Prompt 1
Translate this sentence from the passage on the early Church Fathers into Spanish: "Is their testimony to its doctrines of such weight as to justify us in substituting it for the interpretations of Scripture which to our own common sense appear to be necessarily true?"
Prompt 2
Transcribe the passage on the early Church Fathers word for word, from "our reverence and" up to and including "ages of mankind.".

Quoted passage

Can we doubt, then, that the writers of the first ages of the Gospel, whose works we possess, might have wholly misunderstood that which they believed to be the unbroken tradition of the Catholic Church? Is their testimony to its doctrines of such weight as to justify us in substituting it for the interpretations of Scripture which to our own common sense appear to be necessarily true? Is the creed which is attributed to the early orthodox to be undoubtingly regarded as so correct a representation of the genuine apostolic faith, as to have a claim upon

our reverence and obedience equal to that of the words of the apostles themselves? Rather must we have a pledge of some superhuman power of observation, penetration, and clearness of intellect, and sinless love of truth, characterising the early Fathers, before we ascribe to their representations of the unwritten doctrines of the Church a freedom from error which we know to be without parallel in all ages of mankind.

Supplied records

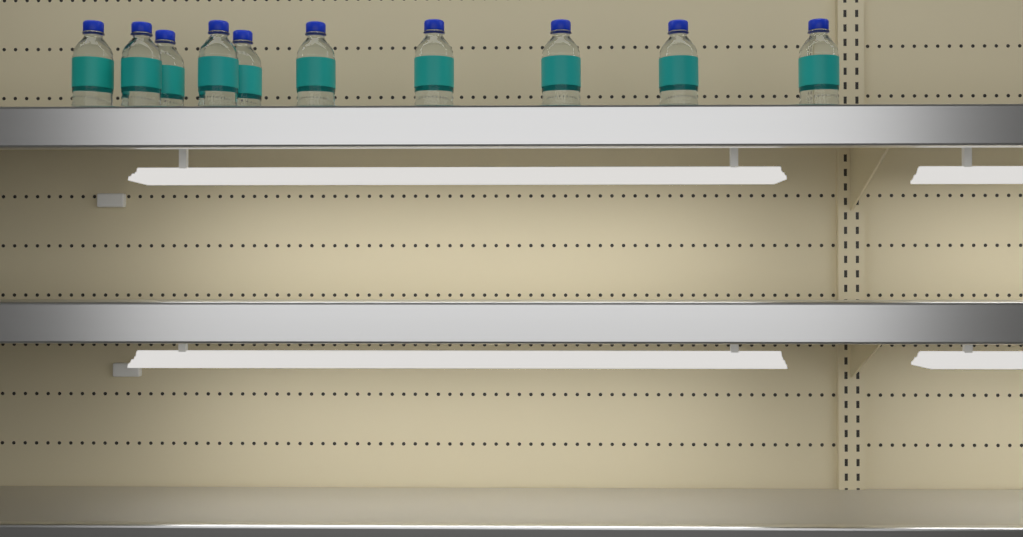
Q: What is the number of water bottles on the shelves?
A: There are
---
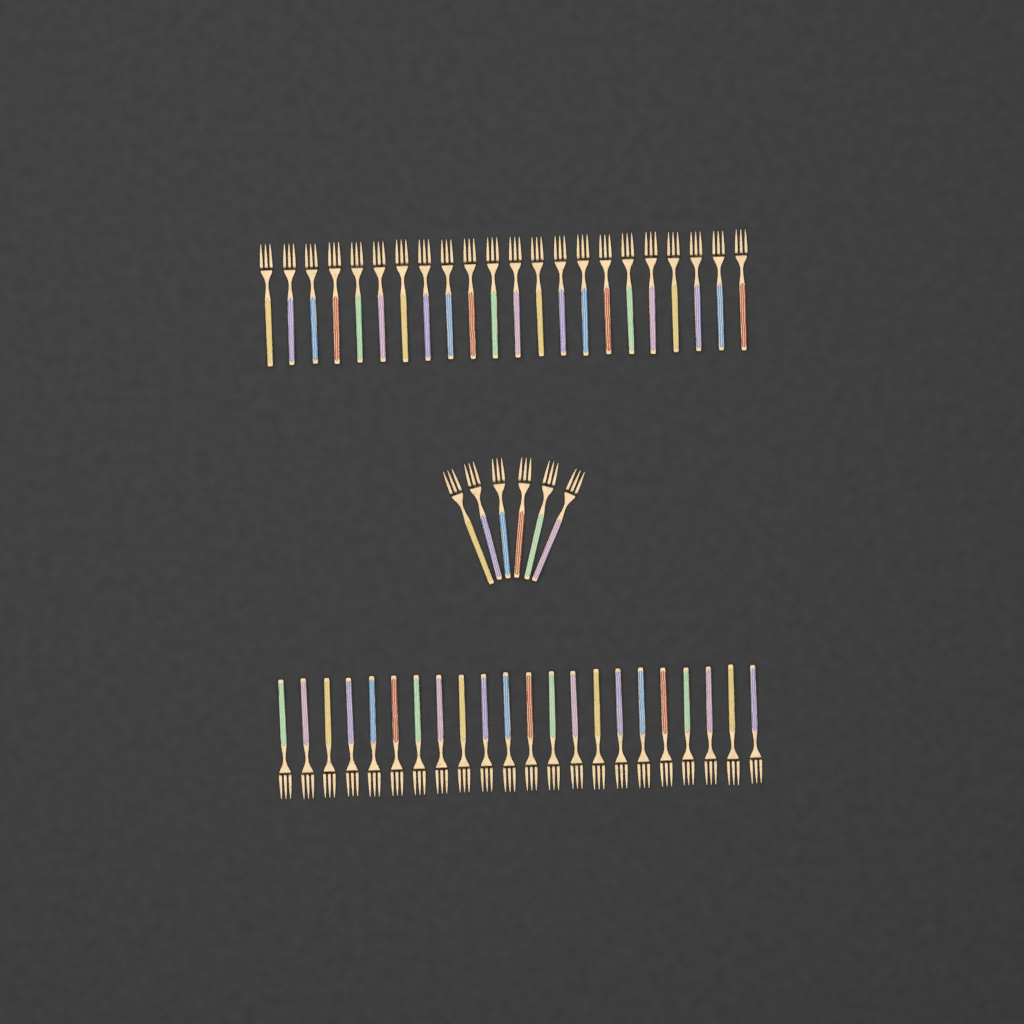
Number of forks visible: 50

Right answer 1
¿Es su testimonio sobre sus doctrinas de tal peso que nos autorice a sustituir con él las interpretaciones de la Escritura que a nuestro propio sentido común le parecen necesariamente verdaderas?

Right answer 2
our reverence and obedience equal to that of the words of the apostles themselves? Rather must we have a pledge of some superhuman power of observation, penetration, and clearness of intellect, and sinless love of truth, characterising the early Fathers, before we ascribe to their representations of the unwritten doctrines of the Church a freedom from error which we know to be without parallel in all ages of mankind.